Required task 1
Answer these questions about the floating point thread, each on its own line:
(a) According to the last post, how many bits does the exponent take in standard 32-bit IEEE Standard 754 representation?
(b) In what place does MagiMaster say they answer that kind of question fairly often?
(c) Instead of an answer, what does the person who started the thread say they will ask for?
Required task 2
Name every field of the standard 32-bit IEEE Standard 754 representation that the floating point thread mentions, with the number of bits it gives each one.

Selected extract
1. Hi Guys,

Just wondering if there are any resident experts on floating point representation around these parts? I've got a few queries regarding it (it's taking a while to absorb into my brain) so hoping there are some folks around here who could assist.

2.

3. Ask your question. If someone reads it and knows the answer, they'll respond. Generally much easier to do that than to ask if anyone is an expert, as most will ignore such questions.

4. It's very likely that I can help you, since I answer that kind of question in the Help Lab here fairly often. (I assume you've read the homework policy though.)

5. Originally Posted by MagiMaster
It's very likely that I can help you, since I answer that kind of question in the Help Lab here fairly often. (I assume you've read the homework policy though.)
I have, thanks for pointing it out. I won't be asking for an answer, just verification that my understanding of the method is correct.

OK, if we're using standard 32-bit IEEE Standard 754 representation, we've got 1 bit for the sign, 8 bits exponent, 23 bits mantissa.

Supplied data
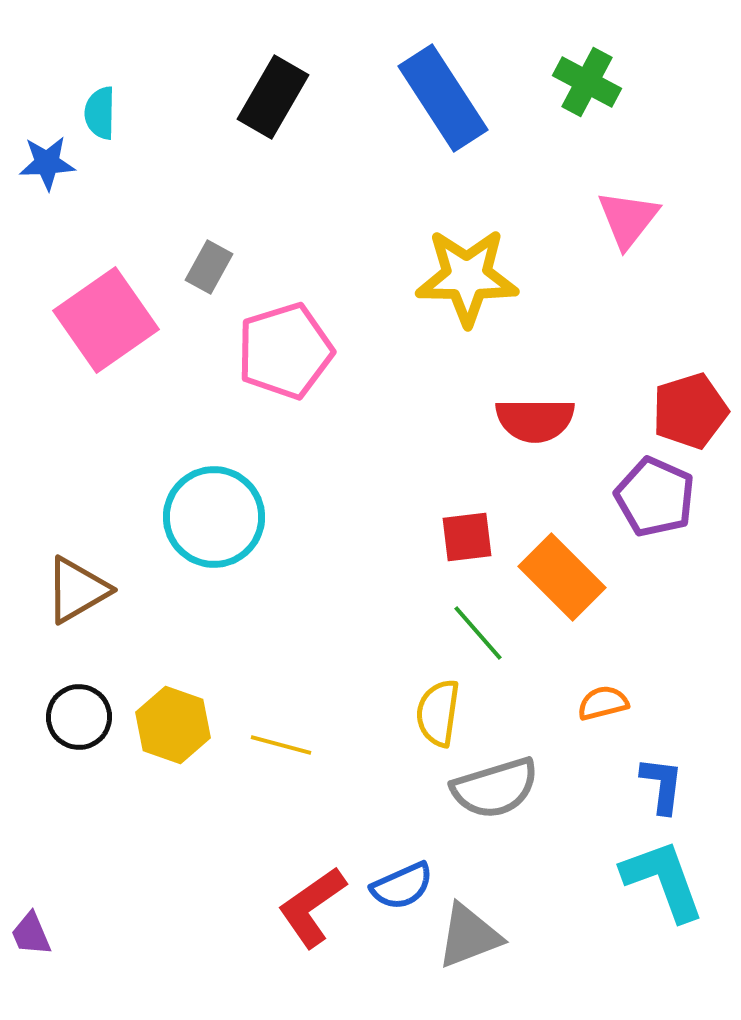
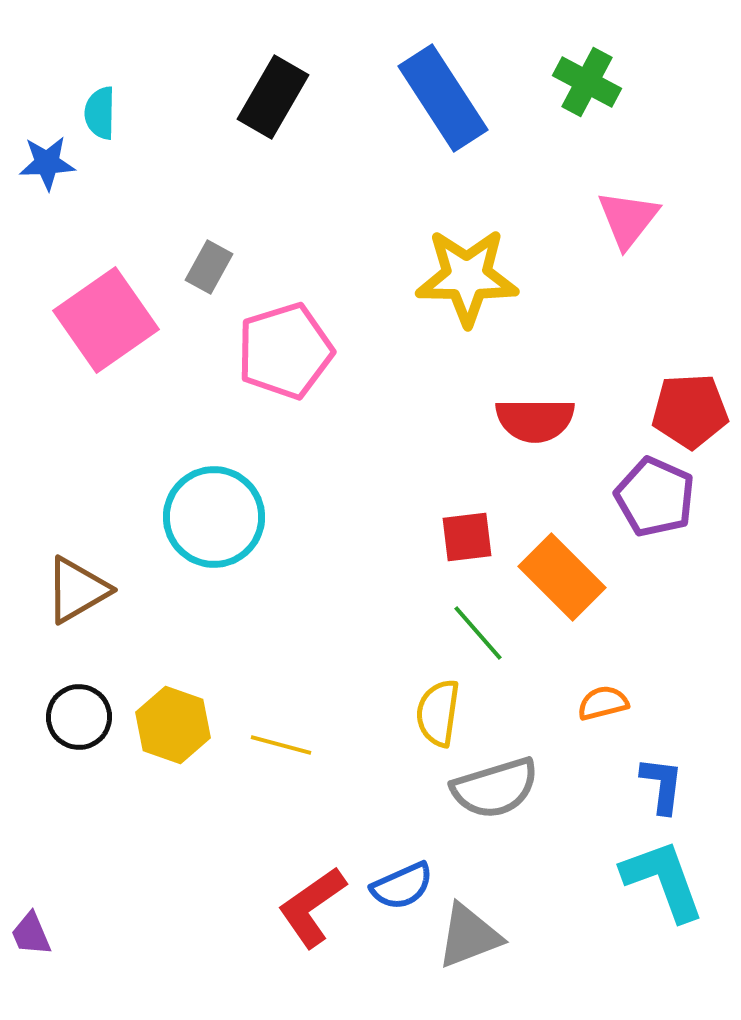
red pentagon: rotated 14 degrees clockwise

Correct answer 1
(a) 8 bits.
(b) In the Help Lab.
(c) Verification that their understanding of the method is correct.

Correct answer 2
Sign: 1 bit
Exponent: 8 bits
Mantissa: 23 bits